▶ _Action item_
Going line by line through the entries below, tally those that hold the string "freshSellCount". Give only the total.

---------------

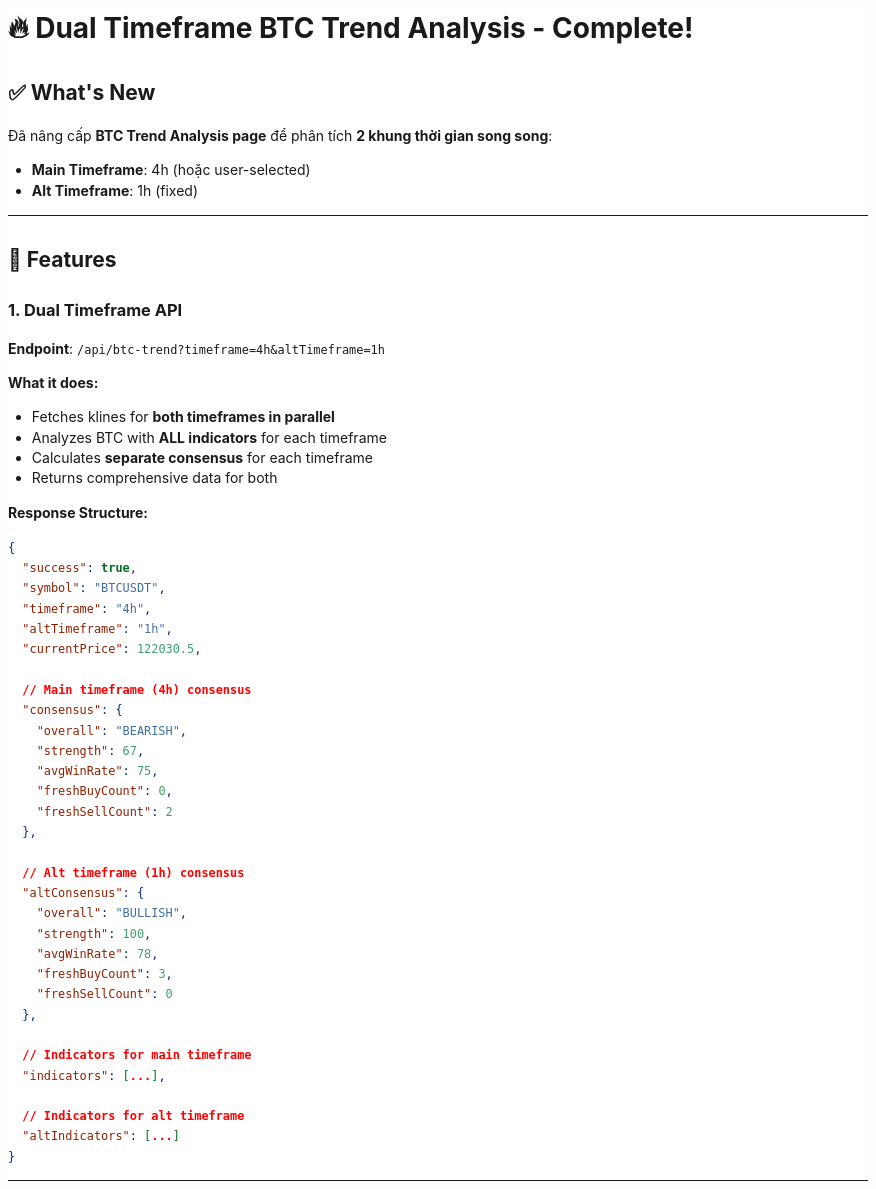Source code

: # 🔥 Dual Timeframe BTC Trend Analysis - Complete!

## ✅ What's New

Đã nâng cấp **BTC Trend Analysis page** để phân tích **2 khung thời gian song song**:
- **Main Timeframe**: 4h (hoặc user-selected)
- **Alt Timeframe**: 1h (fixed)

---

## 🎯 Features

### 1. **Dual Timeframe API**

**Endpoint**: `/api/btc-trend?timeframe=4h&altTimeframe=1h`

**What it does:**
- Fetches klines for **both timeframes in parallel**
- Analyzes BTC with **ALL indicators** for each timeframe
- Calculates **separate consensus** for each timeframe
- Returns comprehensive data for both

**Response Structure:**
```json
{
  "success": true,
  "symbol": "BTCUSDT",
  "timeframe": "4h",
  "altTimeframe": "1h",
  "currentPrice": 122030.5,

  // Main timeframe (4h) consensus
  "consensus": {
    "overall": "BEARISH",
    "strength": 67,
    "avgWinRate": 75,
    "freshBuyCount": 0,
    "freshSellCount": 2
  },

  // Alt timeframe (1h) consensus
  "altConsensus": {
    "overall": "BULLISH",
    "strength": 100,
    "avgWinRate": 78,
    "freshBuyCount": 3,
    "freshSellCount": 0
  },

  // Indicators for main timeframe
  "indicators": [...],

  // Indicators for alt timeframe
  "altIndicators": [...]
}
```

---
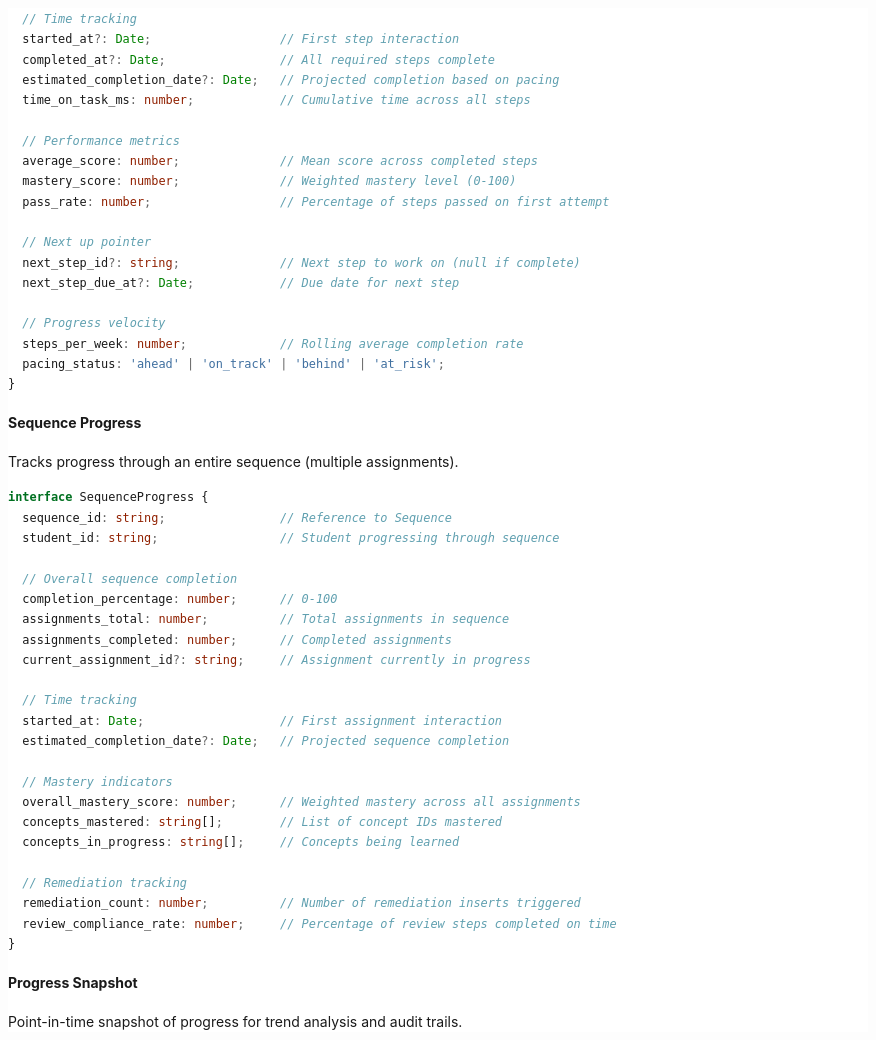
 ```typescript
  // Time tracking
  started_at?: Date;                  // First step interaction
  completed_at?: Date;                // All required steps complete
  estimated_completion_date?: Date;   // Projected completion based on pacing
  time_on_task_ms: number;            // Cumulative time across all steps
  
  // Performance metrics
  average_score: number;              // Mean score across completed steps
  mastery_score: number;              // Weighted mastery level (0-100)
  pass_rate: number;                  // Percentage of steps passed on first attempt
  
  // Next up pointer
  next_step_id?: string;              // Next step to work on (null if complete)
  next_step_due_at?: Date;            // Due date for next step
  
  // Progress velocity
  steps_per_week: number;             // Rolling average completion rate
  pacing_status: 'ahead' | 'on_track' | 'behind' | 'at_risk';
}
```

#### Sequence Progress
Tracks progress through an entire sequence (multiple assignments).

```typescript
interface SequenceProgress {
  sequence_id: string;                // Reference to Sequence
  student_id: string;                 // Student progressing through sequence
  
  // Overall sequence completion
  completion_percentage: number;      // 0-100
  assignments_total: number;          // Total assignments in sequence
  assignments_completed: number;      // Completed assignments
  current_assignment_id?: string;     // Assignment currently in progress
  
  // Time tracking
  started_at: Date;                   // First assignment interaction
  estimated_completion_date?: Date;   // Projected sequence completion
  
  // Mastery indicators
  overall_mastery_score: number;      // Weighted mastery across all assignments
  concepts_mastered: string[];        // List of concept IDs mastered
  concepts_in_progress: string[];     // Concepts being learned
  
  // Remediation tracking
  remediation_count: number;          // Number of remediation inserts triggered
  review_compliance_rate: number;     // Percentage of review steps completed on time
}
```

#### Progress Snapshot
Point-in-time snapshot of progress for trend analysis and audit trails.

---------------

▶ _Solution to this problem_
2